### Provided information
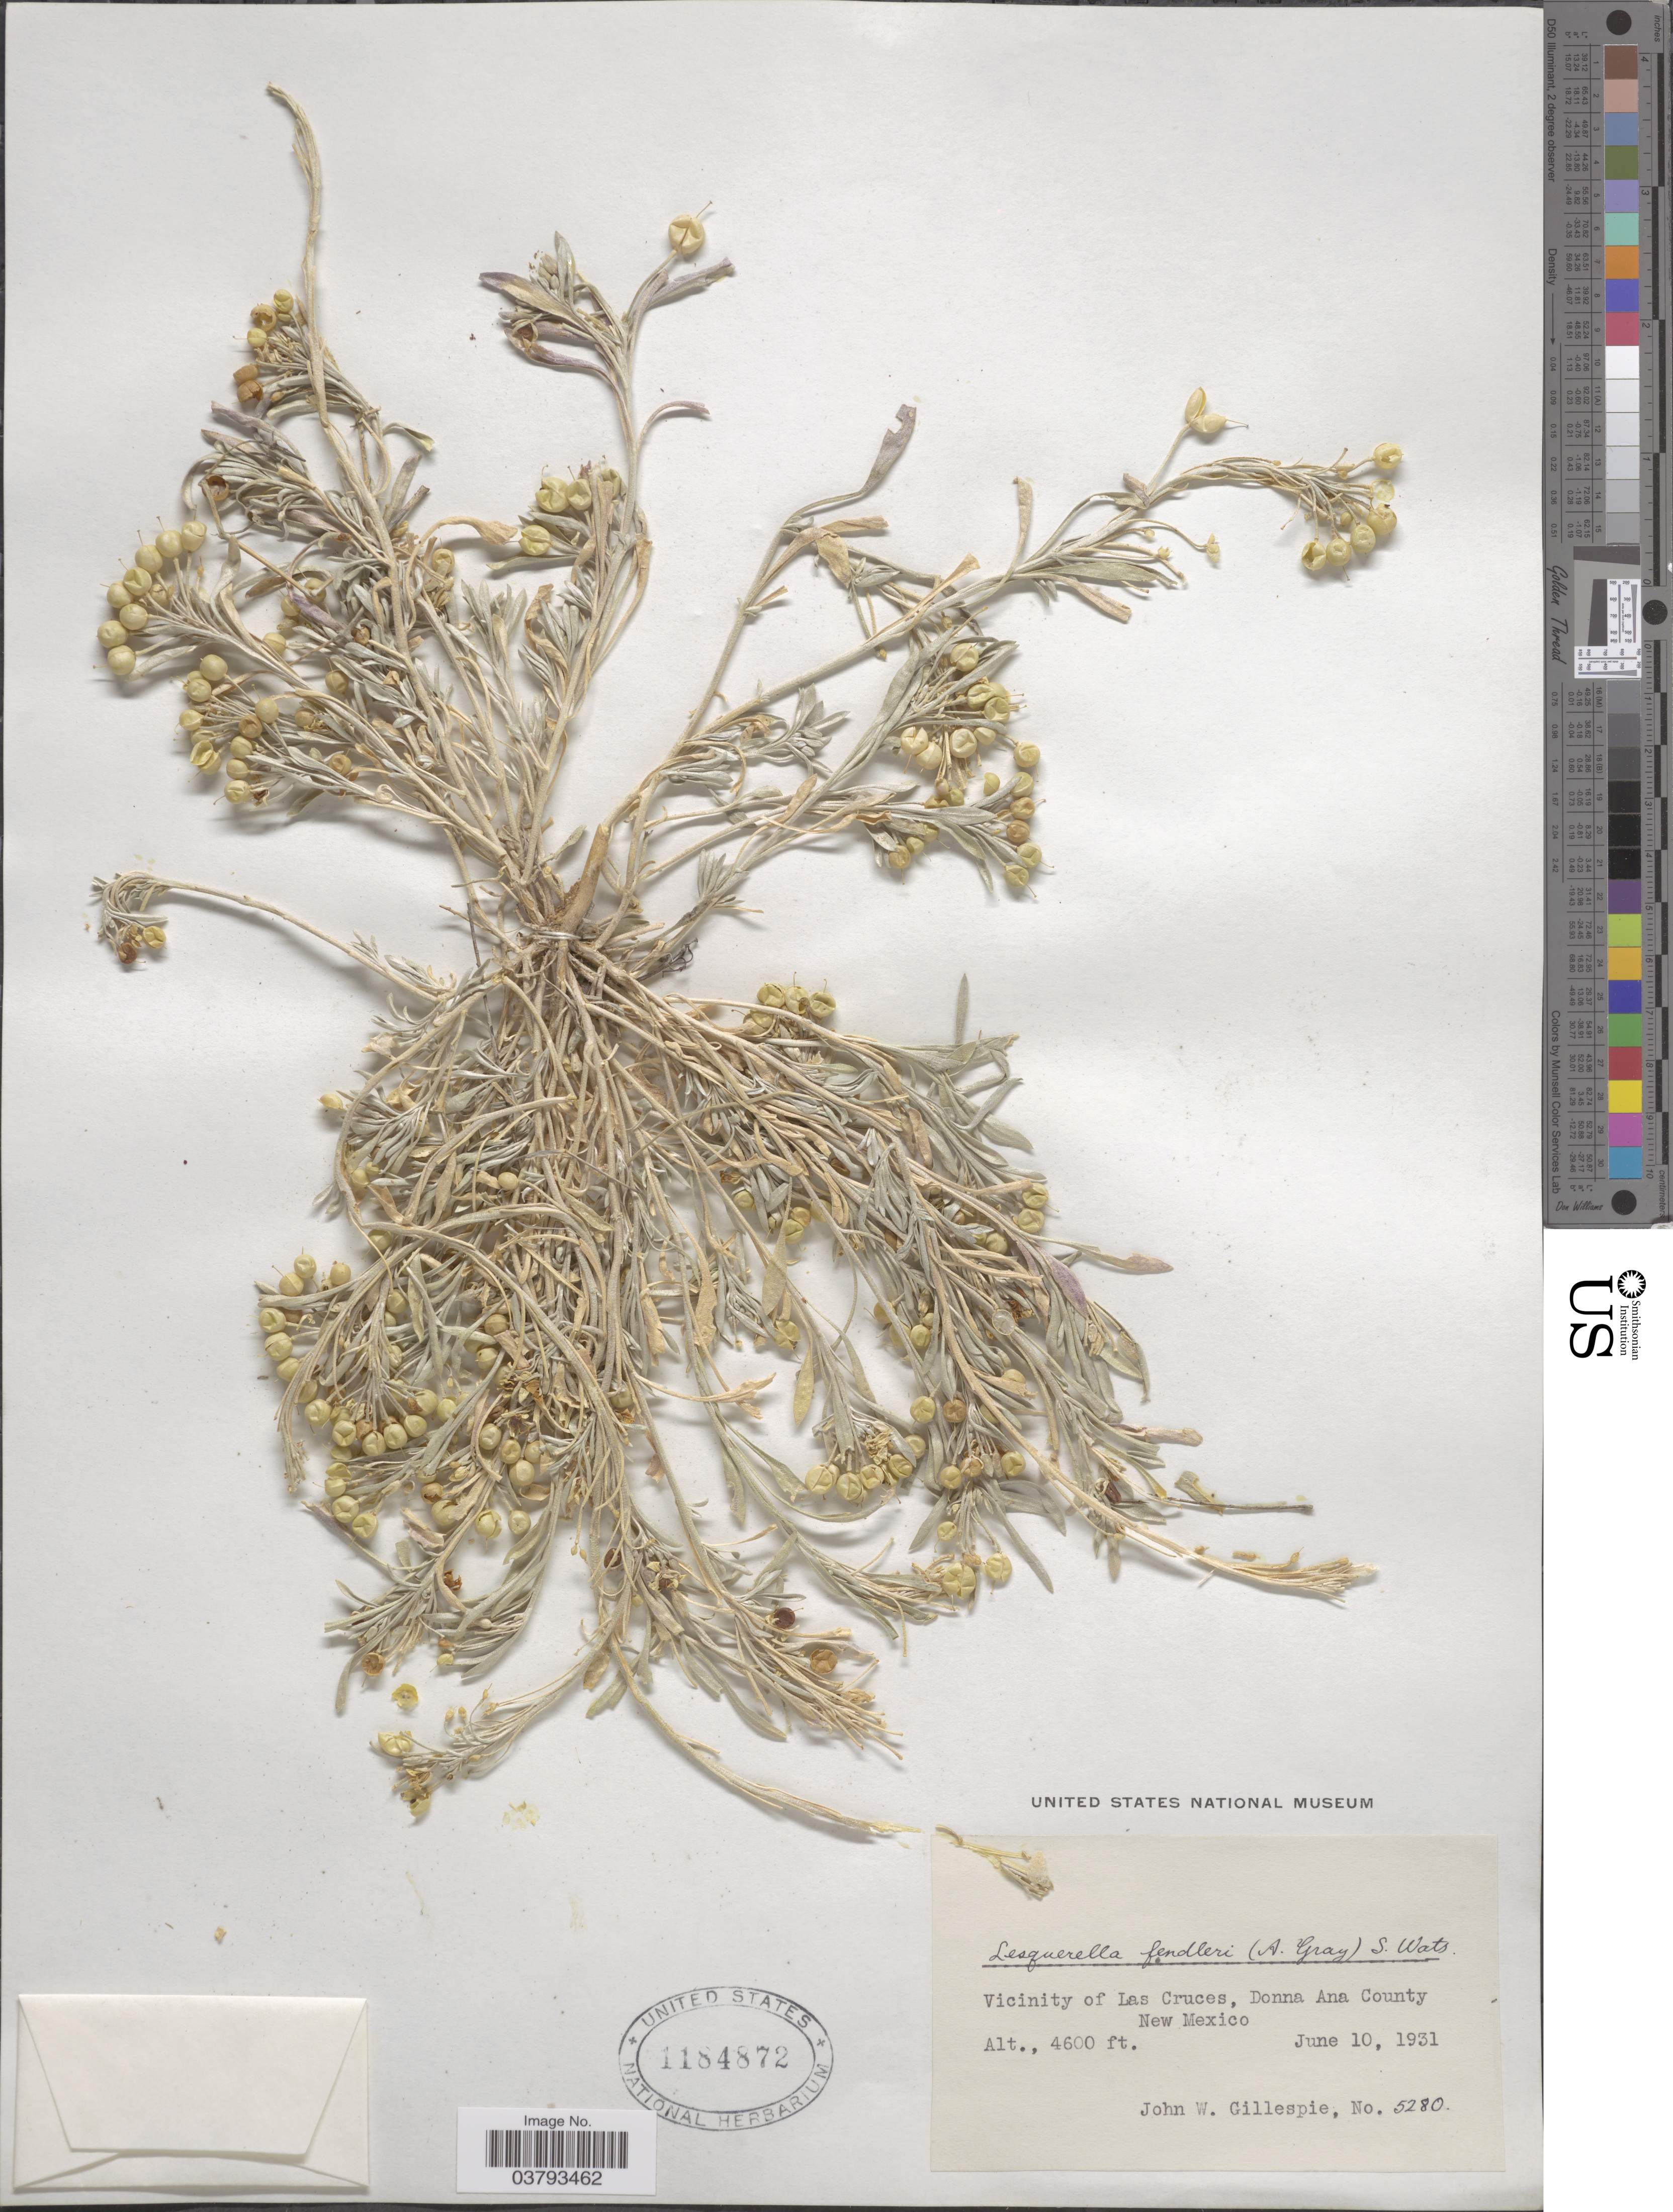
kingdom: Plantae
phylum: Tracheophyta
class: Magnoliopsida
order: Brassicales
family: Brassicaceae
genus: Lesquerella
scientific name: Lesquerella fendleri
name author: (A. Gray) S. Watson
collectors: J. W. Gillespie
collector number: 5280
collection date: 1931-06-10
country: United States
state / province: New Mexico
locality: Vicinity of Las Cruces, Donna Ana County.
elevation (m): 1402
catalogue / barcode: US 1184872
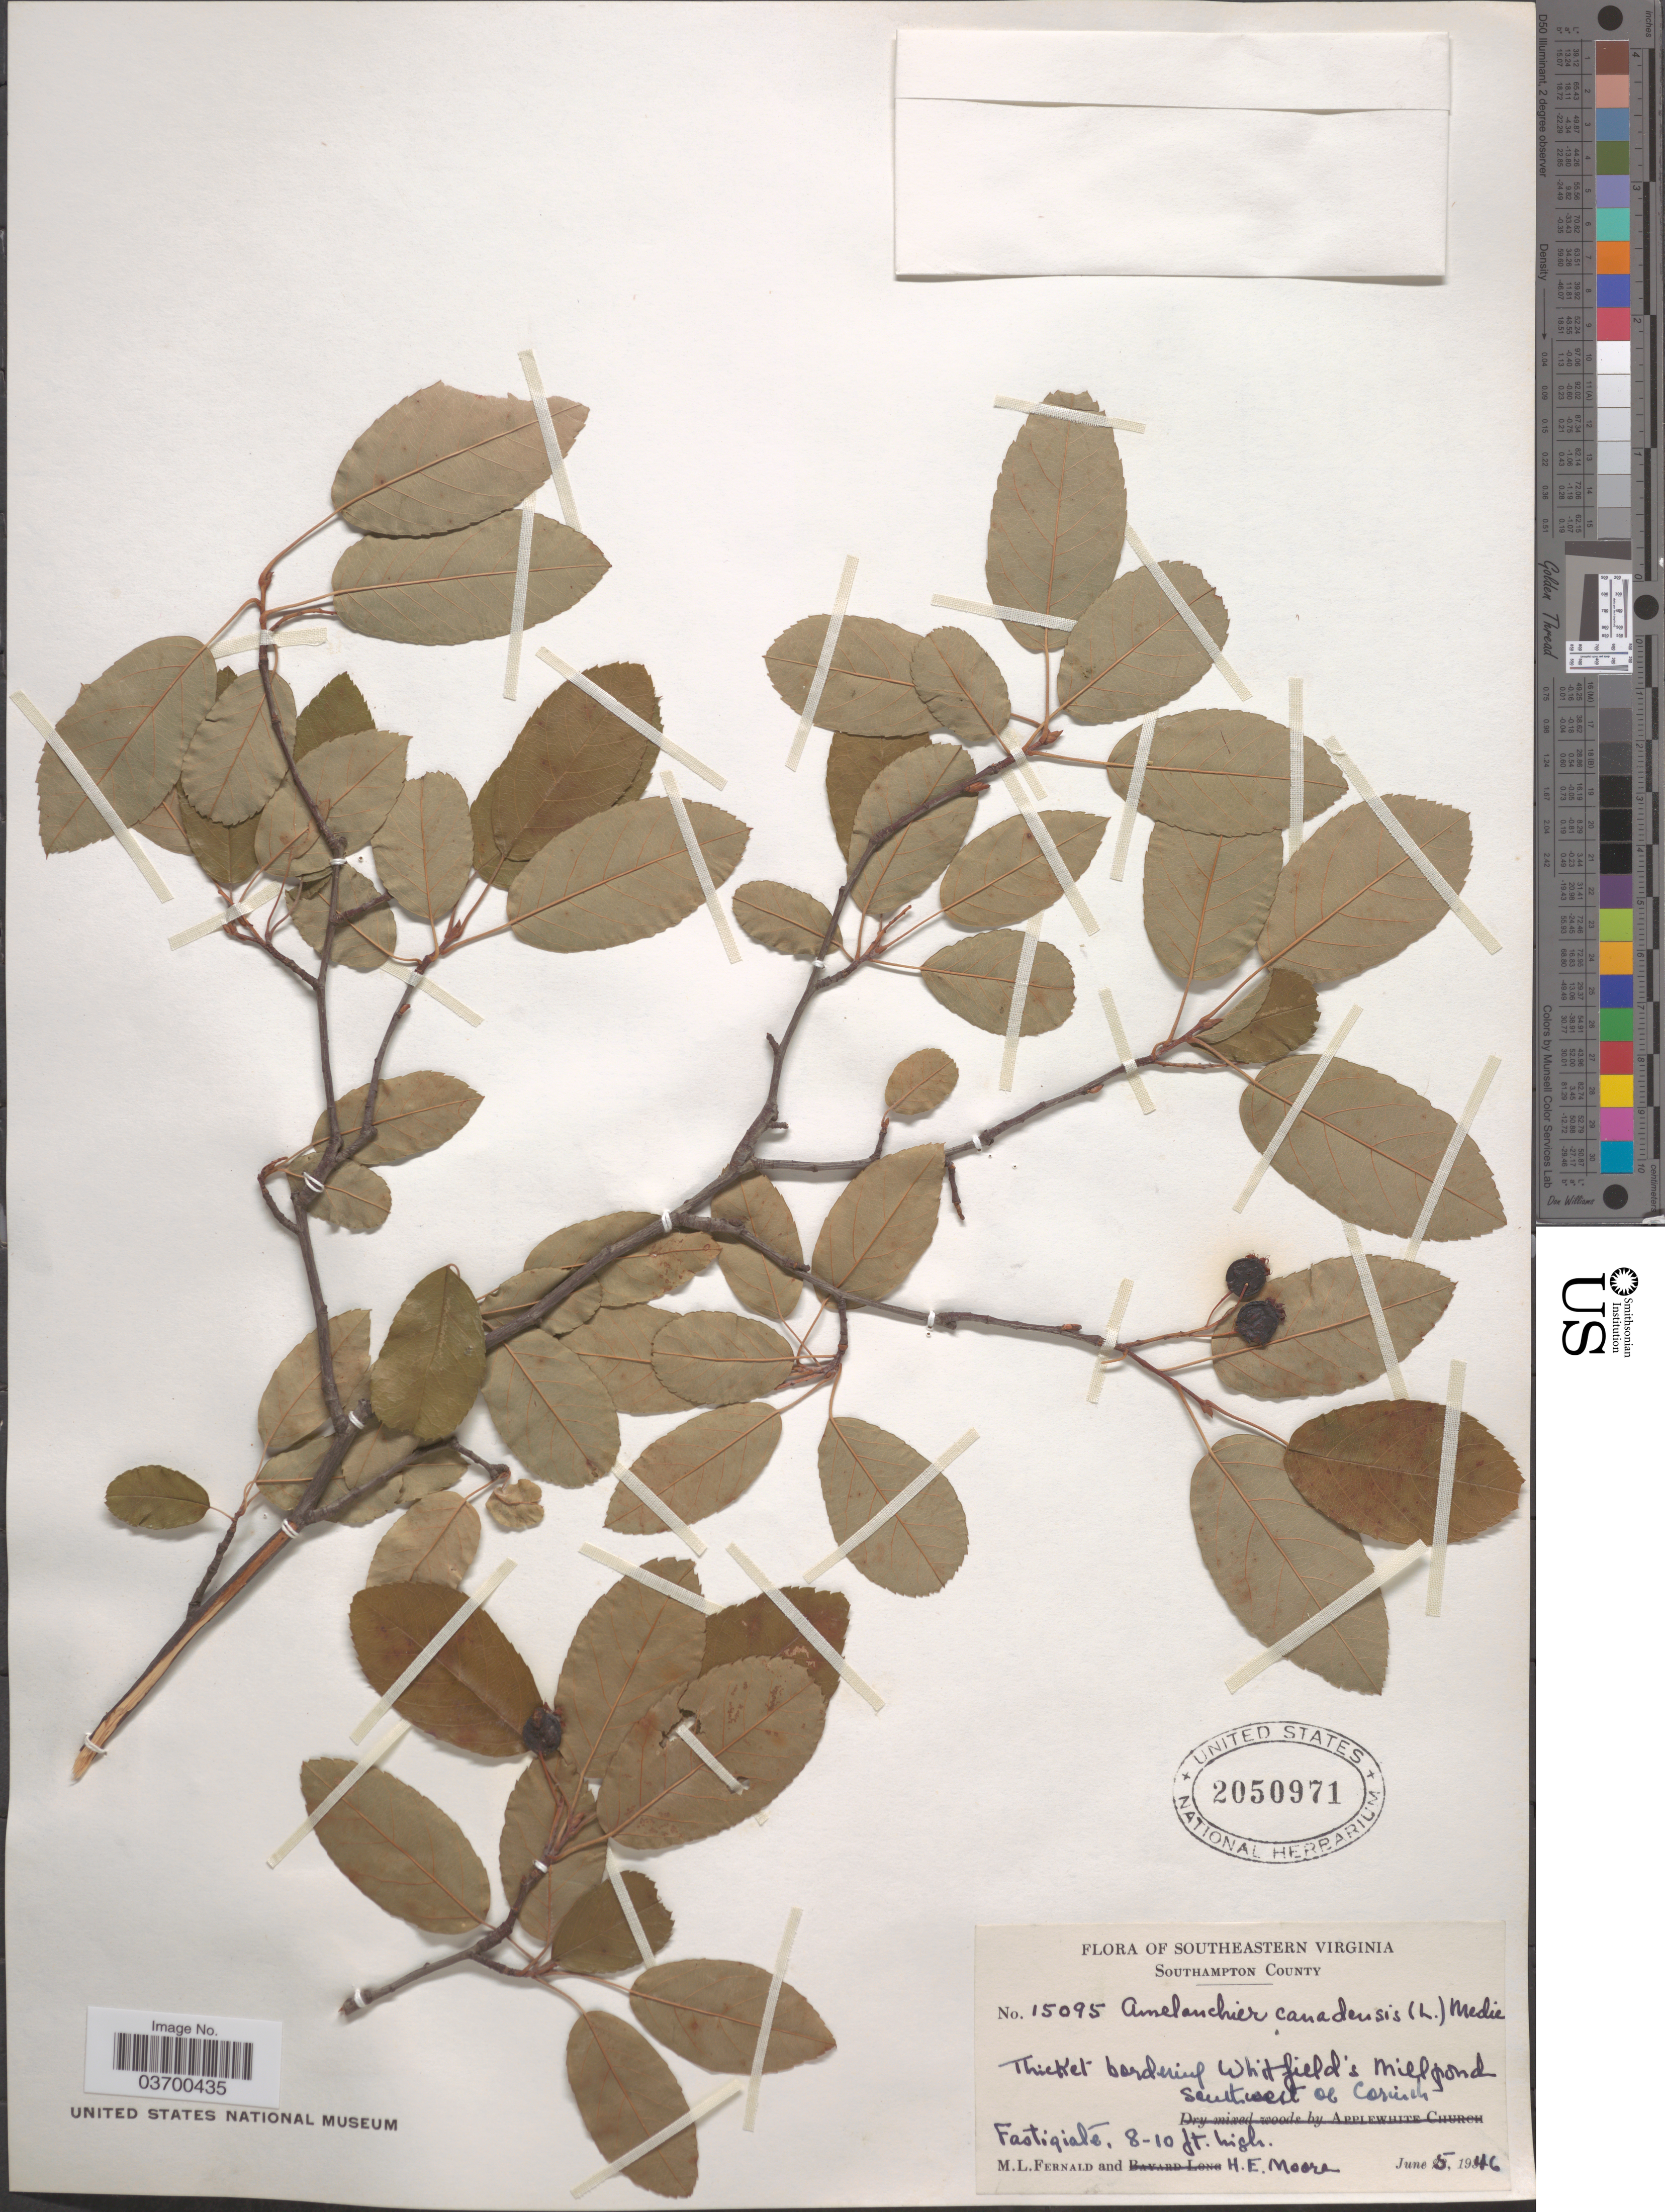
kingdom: Plantae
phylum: Tracheophyta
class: Magnoliopsida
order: Rosales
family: Rosaceae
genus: Amelanchier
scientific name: Amelanchier canadensis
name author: (L.) Medic.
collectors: M. L. Fernald & H. Moore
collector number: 15095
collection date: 1946-06-05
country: United States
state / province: Virginia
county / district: Southampton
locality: Southeastern Virginia. Southampton County. Thicket bordering Whitfield's Millpond. Southwest of Corinth.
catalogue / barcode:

### Task brief
Print every line of the entries above without changing a character, and leave the pictures out.

### Task answer
kingdom: Plantae
phylum: Tracheophyta
class: Magnoliopsida
order: Brassicales
family: Brassicaceae
genus: Lesquerella
scientific name: Lesquerella fendleri
name author: (A. Gray) S. Watson
collectors: J. W. Gillespie
collector number: 5280
collection date: 1931-06-10
country: United States
state / province: New Mexico
locality: Vicinity of Las Cruces, Donna Ana County.
elevation (m): 1402
catalogue / barcode: US 1184872
kingdom: Plantae
phylum: Tracheophyta
class: Magnoliopsida
order: Rosales
family: Rosaceae
genus: Amelanchier
scientific name: Amelanchier canadensis
name author: (L.) Medic.
collectors: M. L. Fernald & H. Moore
collector number: 15095
collection date: 1946-06-05
country: United States
state / province: Virginia
county / district: Southampton
locality: Southeastern Virginia. Southampton County. Thicket bordering Whitfield's Millpond. Southwest of Corinth.
catalogue / barcode:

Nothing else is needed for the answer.